Counting iterations in Newton-Raphson's method

Question

I'm working in a simple program that calculates the root of any given function using Newton-Raphson's method. In this program I have to print the found root and the number of iterations made. The program itself is fine, I can find the root of any given function but I can't count properly the number of iterations. It is always 5 over the max. number of iterations or 1 less than it. Here's the code in C++:

#include <iostream>
#include <math.h>
#include <stdlib.h>

using namespace std;

double f(float x)
{
  double function1;
  function1 = exp(x)- 4*pow(x,2); // given function
  return function1;
}

double derivative(float x)
{
  double derivative1;
  derivative1 = exp(x) - 8*x; // derivative of given function
  return derivative1;
}


void newtonMethod(double x0, double error, int N)
{
  double xNext, xPrevious, root;
  int k;

  xPrevious = x0;

  for(int i = 0; i < N || f(xNext) > error; i++)
  {
    xNext = xPrevious - (f(xPrevious)/derivative(xPrevious)); // calculates the next value of x
    xPrevious = xNext;
    root = xNext;
    k = i;
}
cout << endl;
cout << "Iterations made: " << k << endl;
cout << endl;
cout << endl;
cout << endl;
cout << "Root is:  " << root << endl;


}

int main()
{
  double x0, error;
  int N; // max. number of iterations you can do
  cout << "Enter x0: ";
  cin >> x0;
  cout << "Enter the error: ";
  cin >> error;
  cout << "Enter the max. number of iterations: ";
  cin >> N;
  newtonMethod(x0, error, N);
 }

And I'm pretty sure the error is in this piece of code:

;i < N || f(xNext) > error;

If I run this program and put N = 100, it shows the right root but it prints "Iterations made = 99" but this is wrong. What do I do to print the right number of iterations made? For example, for the function in the program above (e^x - 4x²) it should stop in the fourth iteration if I enter x0 = 0.5 and error = 0.0001. How to fix it?

Answer 1

To answer your question, which was why the following piece of code does not work:

;i < N || f(xNext) > error;

It is simply because that, in a for loop condition, it is a continuing condition that is evaluated, and not a stopping condition.
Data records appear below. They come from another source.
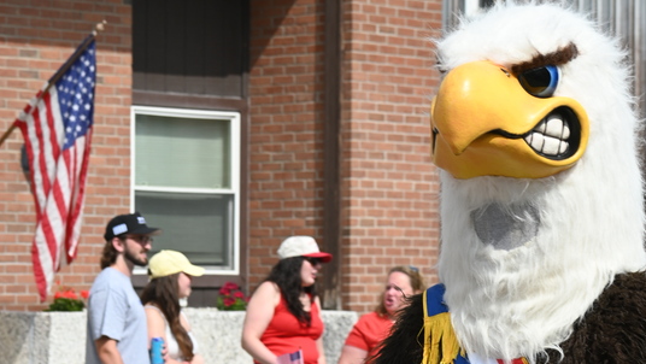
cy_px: 384
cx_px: 243
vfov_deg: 6.7
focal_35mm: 180
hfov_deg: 11.9
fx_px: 3085
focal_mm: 60
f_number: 6.3
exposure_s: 1/640
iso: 100
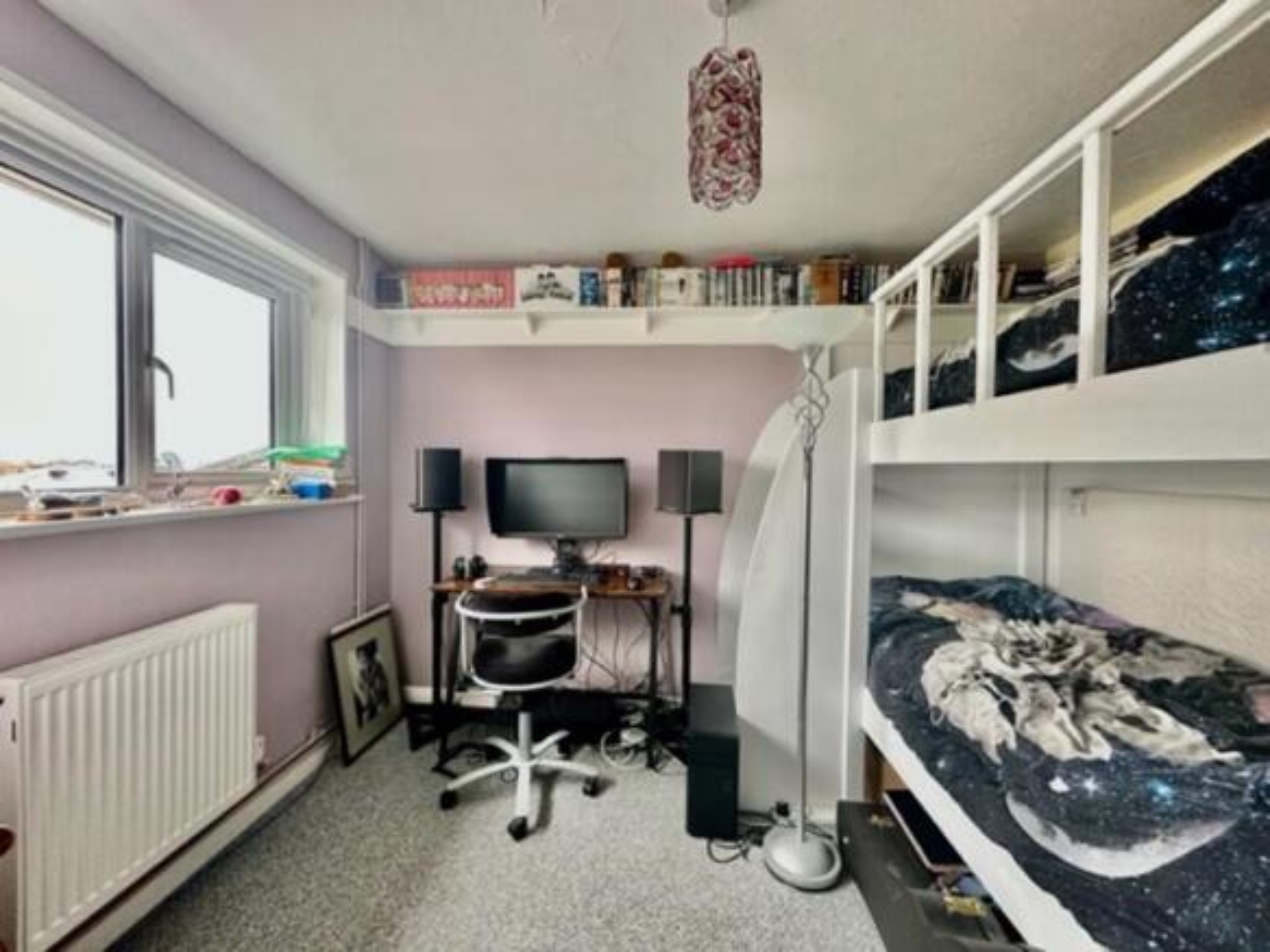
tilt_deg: -1.4
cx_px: 635
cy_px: 476
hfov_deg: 102.1
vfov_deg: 85.7
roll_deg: -0.5
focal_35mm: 14
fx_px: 514
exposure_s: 1/61
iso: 320
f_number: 2.2
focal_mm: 2.22
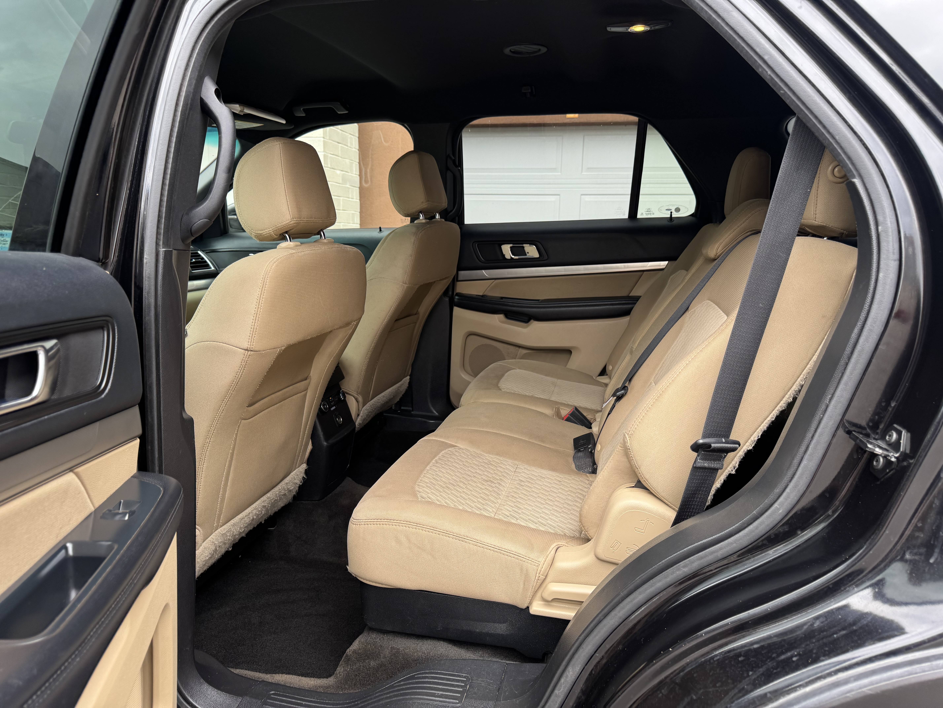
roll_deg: -1.5
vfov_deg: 56.8
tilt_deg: -10.2
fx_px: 654
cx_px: 472
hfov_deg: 71.6
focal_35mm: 24
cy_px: 354
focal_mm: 6.76
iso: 64
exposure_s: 1/121
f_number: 1.78
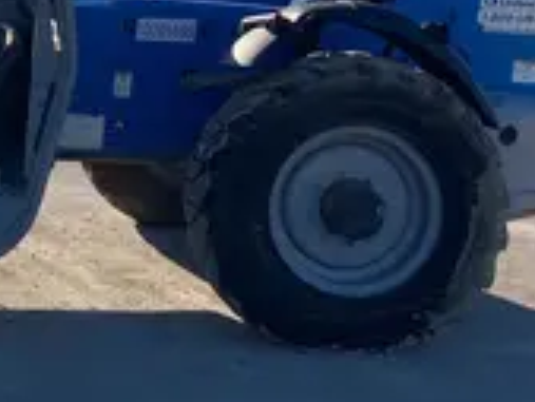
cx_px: -203
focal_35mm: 91
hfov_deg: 19.5
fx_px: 1407
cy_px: -24
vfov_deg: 15.9
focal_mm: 3.99
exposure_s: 1/2433
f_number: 1.8
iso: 20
In the above piece of code, what you are telling the compiler is: continue the loop as long as either i < N is true or f(xNext) > error is true. Therefore, when you input x0 = 0.5, error = 0.0001 and N = 100, what the loop does is that it will not stop until both criteria are false, i.e. when i reaches N AND the tolerance in f(x) is smaller than error.

Now, the solution is simply to swap the || operator to && operator. Like this:

i < N && f(xNext) > error;

but then, your xNext is not initialized. Because that your xNext and xPrevious are equal at the end of each loop, I would simply put xPrevious instead. In addition, as @Rathat has written, evaluating your tolerance in f(x) should take its absolute value, so:

i < N && abs(f(xPrevious)) > error;

Finally, you should output the number of iterations as k + 1 since you started with i = 0.

This should solve your problem.

Answer 2

thanks for all the answers. I found out what's wrong besides the logic behind the for condition that @yuxiangDev explained very well. Despite @RatHat code being totally right the error was in the math.h library I was using. I tried with <cmath> and it worked really well! lol.